WHAT IS NEEDED: Every entry must be set down exactly in the answer; no pictures should appear.

SOURCE INFORMATION:
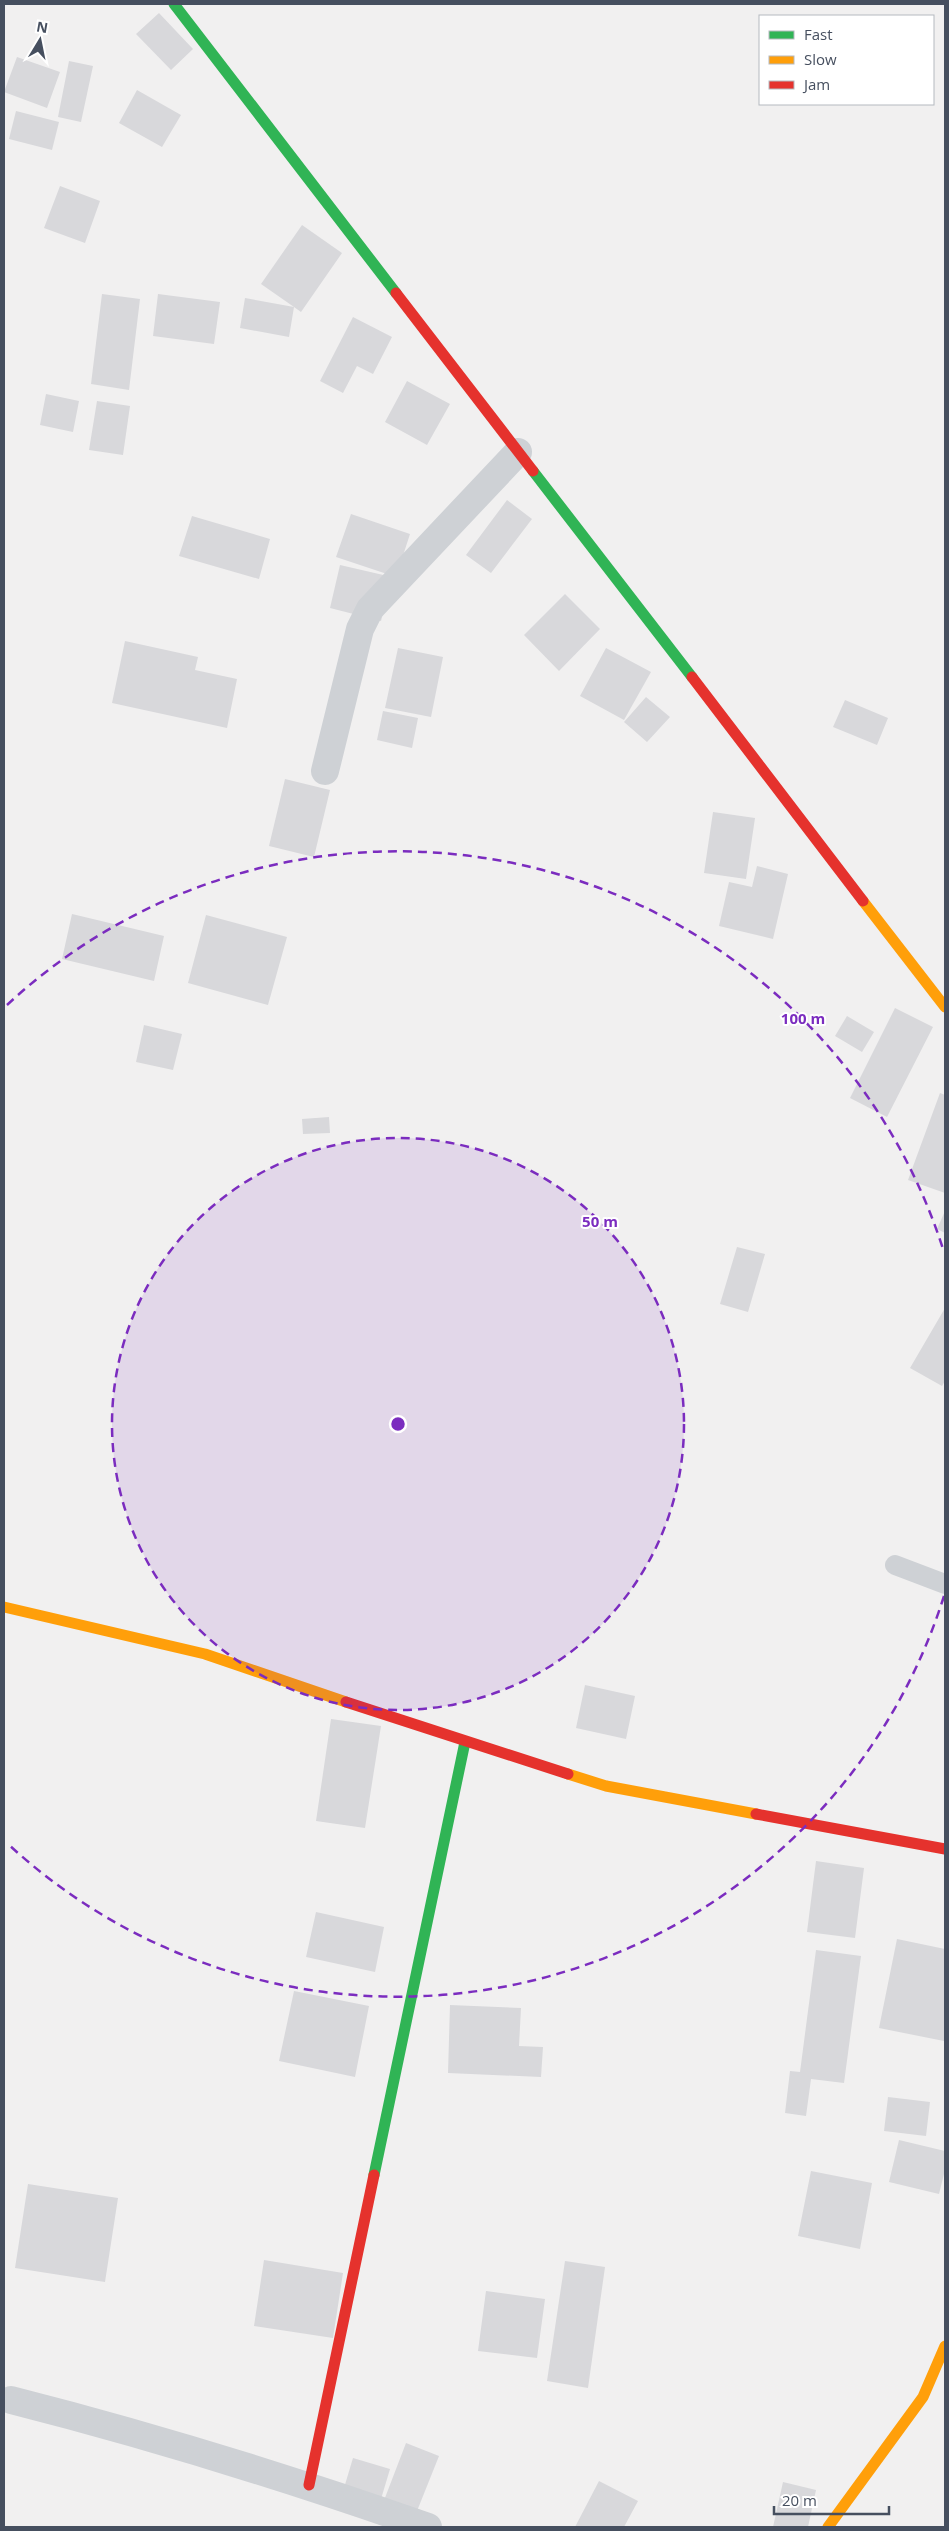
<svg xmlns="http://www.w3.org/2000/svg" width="949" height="2531" font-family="'Open Sans',sans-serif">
  <rect width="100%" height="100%" fill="#f1f0f0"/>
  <path fill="#d8d8db" d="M 159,13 L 193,49 L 171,70 L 136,34 Z
    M 17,57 L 60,72 L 47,108 L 4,92 Z
    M 69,61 L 93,66 L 81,122 L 58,117 Z
    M 137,90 L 181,115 L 162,147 L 119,123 Z
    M 16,111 L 59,122 L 52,150 L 9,139 Z
    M 60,186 L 100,201 L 85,243 L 44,228 Z
    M 302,225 L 342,253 L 301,312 L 294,307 L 289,337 L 240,328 L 245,298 L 294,307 L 261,284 Z
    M 102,294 L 140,299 L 129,390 L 91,384 Z
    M 158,294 L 220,302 L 214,344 L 153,336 Z
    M 353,317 L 392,337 L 373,374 L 357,366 L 343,393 L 320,381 Z
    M 407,381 L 450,404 L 427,445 L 385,422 Z
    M 46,394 L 79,401 L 73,432 L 40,425 Z
    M 97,401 L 130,406 L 123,455 L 89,450 Z
    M 507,500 L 532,519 L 491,573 L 466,555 Z
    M 351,514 L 410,534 L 396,577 L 336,557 Z
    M 192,516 L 270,539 L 259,579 L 179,556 Z
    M 340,565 L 392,577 L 381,621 L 330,608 Z
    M 565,594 L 600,629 L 559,671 L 524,635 Z
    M 125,641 L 198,657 L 195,670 L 237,679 L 227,728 L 112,703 Z
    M 398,648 L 443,657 L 431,717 L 385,708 Z
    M 606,648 L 651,672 L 624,720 L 580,696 Z
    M 646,697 L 670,717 L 647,742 L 624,722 Z
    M 845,700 L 888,718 L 877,745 L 833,727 Z
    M 383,711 L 418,718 L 412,748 L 377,740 Z
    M 285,779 L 330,790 L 314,857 L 269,846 Z
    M 713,812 L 755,818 L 746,879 L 704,873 Z
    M 757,866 L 788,874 L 773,939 L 719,926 L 729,882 L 752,887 Z
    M 72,914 L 164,936 L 154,981 L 62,959 Z
    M 206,915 L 287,937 L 268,1005 L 188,983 Z
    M 895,1008 L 933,1027 L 887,1117 L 850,1098 Z
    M 847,1016 L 874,1032 L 862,1052 L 835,1036 Z
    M 144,1025 L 182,1034 L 173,1070 L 136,1062 Z
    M 940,1093 L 945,1095 L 945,1193 L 908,1180 Z
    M 329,1117 L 330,1133 L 303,1134 L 302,1119 Z
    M 945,1211 L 945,1233 L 937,1229 Z
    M 737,1247 L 765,1254 L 748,1312 L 720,1304 Z
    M 945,1308 L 945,1381 L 942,1386 L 910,1368 Z
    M 585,1685 L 635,1696 L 626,1739 L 576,1728 Z
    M 331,1719 L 381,1726 L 365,1828 L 316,1821 Z
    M 816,1861 L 864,1868 L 855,1938 L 807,1932 Z
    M 316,1912 L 384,1927 L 375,1972 L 306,1957 Z
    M 897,1939 L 945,1949 L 944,2041 L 879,2028 Z
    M 816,1950 L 861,1956 L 844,2083 L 811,2079 L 806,2116 L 785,2113 L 790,2071 L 800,2072 Z
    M 294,1991 L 369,2006 L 355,2077 L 279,2061 Z
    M 450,2005 L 521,2008 L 519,2046 L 543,2047 L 541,2077 L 448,2073 Z
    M 888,2097 L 930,2102 L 926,2136 L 884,2131 Z
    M 899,2140 L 945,2151 L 945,2170 L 939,2194 L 889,2182 Z
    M 811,2171 L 872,2183 L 860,2249 L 798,2236 Z
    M 28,2184 L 118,2198 L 105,2282 L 15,2268 Z
    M 264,2260 L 343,2273 L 333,2338 L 254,2326 Z
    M 565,2261 L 605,2267 L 588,2388 L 547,2381 Z
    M 486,2291 L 545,2299 L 537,2358 L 478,2351 Z
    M 406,2443 L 439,2456 L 415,2516 L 383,2503 Z
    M 353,2458 L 390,2469 L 381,2499 L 344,2488 Z
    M 599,2481 L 638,2501 L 624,2527 L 575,2527 Z
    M 783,2482 L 816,2490 L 808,2527 L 773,2527 Z"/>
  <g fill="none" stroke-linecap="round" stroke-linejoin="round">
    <path stroke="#ced1d5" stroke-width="20" d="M 895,1565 L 945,1584"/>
    <path stroke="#ced1d5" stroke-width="28" d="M 325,771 L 360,629 L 370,609 L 518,452
      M 11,2400 C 153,2436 291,2479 428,2527"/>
    <path stroke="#30b455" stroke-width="11" d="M 174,4 L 396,293
      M 533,471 L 692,677
      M 374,2175 L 465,1742"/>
    <path stroke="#ff9f0a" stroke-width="11" d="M 863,901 L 945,1007
      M 4,1607 L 205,1654 L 346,1702
      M 568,1774 L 606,1786 L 756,1814
      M 828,2527 L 923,2397 L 945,2346"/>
    <path stroke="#e5322d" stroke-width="11" d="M 396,293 L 533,471
      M 692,677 L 863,901
      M 346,1702 L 568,1774
      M 756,1814 L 945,1849
      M 309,2485 L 374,2175"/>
  </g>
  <circle cx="398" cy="1424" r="286" fill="#7b2cbf" fill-opacity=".12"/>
  <g fill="none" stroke="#7b2cbf" stroke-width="2.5" stroke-dasharray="9 6">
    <circle cx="398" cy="1424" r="286"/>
    <path d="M944 1596A573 573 0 0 1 7 1843M7 1005A573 573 0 0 1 944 1252"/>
  </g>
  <circle cx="398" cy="1424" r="8" fill="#7b2cbf" stroke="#fff" stroke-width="2.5"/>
  <g font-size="15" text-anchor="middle" font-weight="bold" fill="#7b2cbf" stroke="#fff" stroke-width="4" stroke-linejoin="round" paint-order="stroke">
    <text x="803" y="1024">100 m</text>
    <text x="600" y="1227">50 m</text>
  </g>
  <rect width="949" height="2531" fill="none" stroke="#464f5f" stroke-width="10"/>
  <rect x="759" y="15" width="175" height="90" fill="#ffffff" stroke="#b5b9bf"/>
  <rect x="769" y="31" width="25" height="8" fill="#30b455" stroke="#b5b9bf"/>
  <text x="804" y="40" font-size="15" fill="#464f5f">Fast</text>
  <rect x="769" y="56" width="25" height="8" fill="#ff9f0a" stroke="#b5b9bf"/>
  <text x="804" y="65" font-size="15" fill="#464f5f">Slow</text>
  <rect x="769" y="81" width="25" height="8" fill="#e5322d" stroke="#b5b9bf"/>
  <text x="804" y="90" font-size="15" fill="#464f5f">Jam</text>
  <g transform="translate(40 40) rotate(10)" stroke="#ffffff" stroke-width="4" paint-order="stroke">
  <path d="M0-4L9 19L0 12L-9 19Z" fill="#464f5f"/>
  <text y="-8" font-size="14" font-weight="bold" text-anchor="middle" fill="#464f5f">N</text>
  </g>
  <path d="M774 2506v8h115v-8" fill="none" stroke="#464f5f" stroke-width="2.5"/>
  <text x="782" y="2506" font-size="15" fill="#464f5f" stroke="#ffffff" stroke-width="4" paint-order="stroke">20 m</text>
</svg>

ANSWER FOR THIS EXERCISE:
<svg xmlns="http://www.w3.org/2000/svg" width="949" height="2531" font-family="'Open Sans',sans-serif">
  <rect width="100%" height="100%" fill="#f1f0f0"/>
  <path fill="#d8d8db" d="M 159,13 L 193,49 L 171,70 L 136,34 Z
    M 17,57 L 60,72 L 47,108 L 4,92 Z
    M 69,61 L 93,66 L 81,122 L 58,117 Z
    M 137,90 L 181,115 L 162,147 L 119,123 Z
    M 16,111 L 59,122 L 52,150 L 9,139 Z
    M 60,186 L 100,201 L 85,243 L 44,228 Z
    M 302,225 L 342,253 L 301,312 L 294,307 L 289,337 L 240,328 L 245,298 L 294,307 L 261,284 Z
    M 102,294 L 140,299 L 129,390 L 91,384 Z
    M 158,294 L 220,302 L 214,344 L 153,336 Z
    M 353,317 L 392,337 L 373,374 L 357,366 L 343,393 L 320,381 Z
    M 407,381 L 450,404 L 427,445 L 385,422 Z
    M 46,394 L 79,401 L 73,432 L 40,425 Z
    M 97,401 L 130,406 L 123,455 L 89,450 Z
    M 507,500 L 532,519 L 491,573 L 466,555 Z
    M 351,514 L 410,534 L 396,577 L 336,557 Z
    M 192,516 L 270,539 L 259,579 L 179,556 Z
    M 340,565 L 392,577 L 381,621 L 330,608 Z
    M 565,594 L 600,629 L 559,671 L 524,635 Z
    M 125,641 L 198,657 L 195,670 L 237,679 L 227,728 L 112,703 Z
    M 398,648 L 443,657 L 431,717 L 385,708 Z
    M 606,648 L 651,672 L 624,720 L 580,696 Z
    M 646,697 L 670,717 L 647,742 L 624,722 Z
    M 845,700 L 888,718 L 877,745 L 833,727 Z
    M 383,711 L 418,718 L 412,748 L 377,740 Z
    M 285,779 L 330,790 L 314,857 L 269,846 Z
    M 713,812 L 755,818 L 746,879 L 704,873 Z
    M 757,866 L 788,874 L 773,939 L 719,926 L 729,882 L 752,887 Z
    M 72,914 L 164,936 L 154,981 L 62,959 Z
    M 206,915 L 287,937 L 268,1005 L 188,983 Z
    M 895,1008 L 933,1027 L 887,1117 L 850,1098 Z
    M 847,1016 L 874,1032 L 862,1052 L 835,1036 Z
    M 144,1025 L 182,1034 L 173,1070 L 136,1062 Z
    M 940,1093 L 945,1095 L 945,1193 L 908,1180 Z
    M 329,1117 L 330,1133 L 303,1134 L 302,1119 Z
    M 945,1211 L 945,1233 L 937,1229 Z
    M 737,1247 L 765,1254 L 748,1312 L 720,1304 Z
    M 945,1308 L 945,1381 L 942,1386 L 910,1368 Z
    M 585,1685 L 635,1696 L 626,1739 L 576,1728 Z
    M 331,1719 L 381,1726 L 365,1828 L 316,1821 Z
    M 816,1861 L 864,1868 L 855,1938 L 807,1932 Z
    M 316,1912 L 384,1927 L 375,1972 L 306,1957 Z
    M 897,1939 L 945,1949 L 944,2041 L 879,2028 Z
    M 816,1950 L 861,1956 L 844,2083 L 811,2079 L 806,2116 L 785,2113 L 790,2071 L 800,2072 Z
    M 294,1991 L 369,2006 L 355,2077 L 279,2061 Z
    M 450,2005 L 521,2008 L 519,2046 L 543,2047 L 541,2077 L 448,2073 Z
    M 888,2097 L 930,2102 L 926,2136 L 884,2131 Z
    M 899,2140 L 945,2151 L 945,2170 L 939,2194 L 889,2182 Z
    M 811,2171 L 872,2183 L 860,2249 L 798,2236 Z
    M 28,2184 L 118,2198 L 105,2282 L 15,2268 Z
    M 264,2260 L 343,2273 L 333,2338 L 254,2326 Z
    M 565,2261 L 605,2267 L 588,2388 L 547,2381 Z
    M 486,2291 L 545,2299 L 537,2358 L 478,2351 Z
    M 406,2443 L 439,2456 L 415,2516 L 383,2503 Z
    M 353,2458 L 390,2469 L 381,2499 L 344,2488 Z
    M 599,2481 L 638,2501 L 624,2527 L 575,2527 Z
    M 783,2482 L 816,2490 L 808,2527 L 773,2527 Z"/>
  <g fill="none" stroke-linecap="round" stroke-linejoin="round">
    <path stroke="#ced1d5" stroke-width="20" d="M 895,1565 L 945,1584"/>
    <path stroke="#ced1d5" stroke-width="28" d="M 325,771 L 360,629 L 370,609 L 518,452
      M 11,2400 C 153,2436 291,2479 428,2527"/>
    <path stroke="#30b455" stroke-width="11" d="M 174,4 L 396,293
      M 533,471 L 692,677
      M 374,2175 L 465,1742"/>
    <path stroke="#ff9f0a" stroke-width="11" d="M 863,901 L 945,1007
      M 4,1607 L 205,1654 L 346,1702
      M 568,1774 L 606,1786 L 756,1814
      M 828,2527 L 923,2397 L 945,2346"/>
    <path stroke="#e5322d" stroke-width="11" d="M 396,293 L 533,471
      M 692,677 L 863,901
      M 346,1702 L 568,1774
      M 756,1814 L 945,1849
      M 309,2485 L 374,2175"/>
  </g>
  <circle cx="398" cy="1424" r="286" fill="#7b2cbf" fill-opacity=".12"/>
  <g fill="none" stroke="#7b2cbf" stroke-width="2.5" stroke-dasharray="9 6">
    <circle cx="398" cy="1424" r="286"/>
    <path d="M944 1596A573 573 0 0 1 7 1843M7 1005A573 573 0 0 1 944 1252"/>
  </g>
  <circle cx="398" cy="1424" r="8" fill="#7b2cbf" stroke="#fff" stroke-width="2.5"/>
  <g font-size="15" text-anchor="middle" font-weight="bold" fill="#7b2cbf" stroke="#fff" stroke-width="4" stroke-linejoin="round" paint-order="stroke">
    <text x="803" y="1024">100 m</text>
    <text x="600" y="1227">50 m</text>
  </g>
  <rect width="949" height="2531" fill="none" stroke="#464f5f" stroke-width="10"/>
  <rect x="759" y="15" width="175" height="90" fill="#ffffff" stroke="#b5b9bf"/>
  <rect x="769" y="31" width="25" height="8" fill="#30b455" stroke="#b5b9bf"/>
  <text x="804" y="40" font-size="15" fill="#464f5f">Fast</text>
  <rect x="769" y="56" width="25" height="8" fill="#ff9f0a" stroke="#b5b9bf"/>
  <text x="804" y="65" font-size="15" fill="#464f5f">Slow</text>
  <rect x="769" y="81" width="25" height="8" fill="#e5322d" stroke="#b5b9bf"/>
  <text x="804" y="90" font-size="15" fill="#464f5f">Jam</text>
  <g transform="translate(40 40) rotate(10)" stroke="#ffffff" stroke-width="4" paint-order="stroke">
  <path d="M0-4L9 19L0 12L-9 19Z" fill="#464f5f"/>
  <text y="-8" font-size="14" font-weight="bold" text-anchor="middle" fill="#464f5f">N</text>
  </g>
  <path d="M774 2506v8h115v-8" fill="none" stroke="#464f5f" stroke-width="2.5"/>
  <text x="782" y="2506" font-size="15" fill="#464f5f" stroke="#ffffff" stroke-width="4" paint-order="stroke">20 m</text>
</svg>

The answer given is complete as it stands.